Worn wood has an earthy simplicity that fits in with modern décor. Today it is no longer relegated to the beach houses of Big Sur. Instead, it has become a proper member of cosmopolitan society, rubbing elbows with other items of décor in city lofts. With its silverly patina, it easily sits alongside the rustic metals and glass that define industrial style, for example. Alternately, worn wood fits into farmhouse chic or an eclectic decorating scheme. Old wood is recycled, reclaimed and simply ravishing.

The toy horse has been on the scene for hundreds of years. The current form, a horse on bow rockers, emerged in 18th-century England. Soon, the industrialization of the Victorian era, with its burgeoning middle class, sped up the production of the toy rocking horse until many children were trotting away on one.

The rocking horse in the photo, above right, is a simple wooden structure ($50; Booth B-2010). It was once painted a deep emerald green, but the paint has since peeled away in patches, revealing the silvery wood beneath. It would look fabulous in a baby's nursery done in a modern style, complete with chevron pattern curtains and pale grey walls.

Once upon a time people collected ocean-worn pieces of driftwood; the '70s era comes quickly to mind. Usually these unique, contorted bits of wood found their way into the outside landscaping, in rock gardens or on patios. But today, those who want to be true originals bring driftwood inside. The piece of driftwood in the photo, left, looks uniquely glamorous when placed in the center of a glass table ($18; Booth B-113).

Personally, I love to dream up unusual contrasts when having art framed. When I saw this collection of frames, I knew they were special. Several are made from decades-old barn wood that has been reclaimed and repurposed (photo, right; prices range from $39 to $54; Booth B-222). They retain such a simple style that I could easily imagine colorful paintings framed within for a striking contrast. In fact, I have an oil pastel of a fancy French lady wearing her most inflated pompadour; she could use a little barn wood for a modern look.






Cock-a-doodle-doo! Along with reclaimed barn wood being used for everything from frames to ceiling beams to tables, savvy decorators have moved on to reuse other farm finds. Nashville interior designer Jason Parker Counce, who operates a booth at GasLamp, has brought a chicken coop into his GasLamp booth (photo, left; $75; Booth B-309).

"Update the chicken coop to hold your precious items," Counce says. "Make it become a plant holder by filling it with ferns and succulent plants. Or use it in the bathroom to hold rolled-up towels. It would work on the wall, too."

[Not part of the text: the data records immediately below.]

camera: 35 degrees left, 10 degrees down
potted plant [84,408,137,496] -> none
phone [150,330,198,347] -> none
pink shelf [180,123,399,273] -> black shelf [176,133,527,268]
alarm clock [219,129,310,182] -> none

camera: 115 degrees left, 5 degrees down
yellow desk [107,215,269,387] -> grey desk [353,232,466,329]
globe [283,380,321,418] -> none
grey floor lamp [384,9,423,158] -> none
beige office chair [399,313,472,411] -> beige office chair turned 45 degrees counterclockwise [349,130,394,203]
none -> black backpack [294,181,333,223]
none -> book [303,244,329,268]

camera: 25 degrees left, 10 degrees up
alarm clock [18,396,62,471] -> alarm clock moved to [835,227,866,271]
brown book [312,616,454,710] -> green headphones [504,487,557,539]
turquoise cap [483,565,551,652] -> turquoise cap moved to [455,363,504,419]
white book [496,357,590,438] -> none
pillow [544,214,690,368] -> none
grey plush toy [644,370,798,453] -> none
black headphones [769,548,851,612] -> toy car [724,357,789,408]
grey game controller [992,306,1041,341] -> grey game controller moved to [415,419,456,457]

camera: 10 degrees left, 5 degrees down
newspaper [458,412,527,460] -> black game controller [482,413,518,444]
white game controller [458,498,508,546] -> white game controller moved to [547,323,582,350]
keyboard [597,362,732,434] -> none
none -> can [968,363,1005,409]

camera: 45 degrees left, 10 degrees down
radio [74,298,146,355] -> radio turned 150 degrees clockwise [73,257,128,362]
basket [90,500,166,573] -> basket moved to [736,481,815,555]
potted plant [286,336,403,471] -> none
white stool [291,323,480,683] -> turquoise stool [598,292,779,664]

If you've ever visited coastal Maine, maybe you will remember this phenomenon: It seems that every few houses there is a lobster cage on the lawn. Right now, there is one at a GasLamp booth, as seen in the photo at right ($120; Booth B-225). It is similar in design to the chicken coop, and to borrow Counce's ideas about succulents, it seems like this lobster cage would go hand in hand with the shapes and textures of those particular plants. The muted tones of this cage's wood would allow the succulents' colors to truly shine, as well.

There's inherent character in each piece of worn wood. Whether it came from a beach or a barn, whether it once held chickens or crustaceans, each bit of wood tells a tale of its former days. And at the same time, such pieces bring fresh style into modern homes.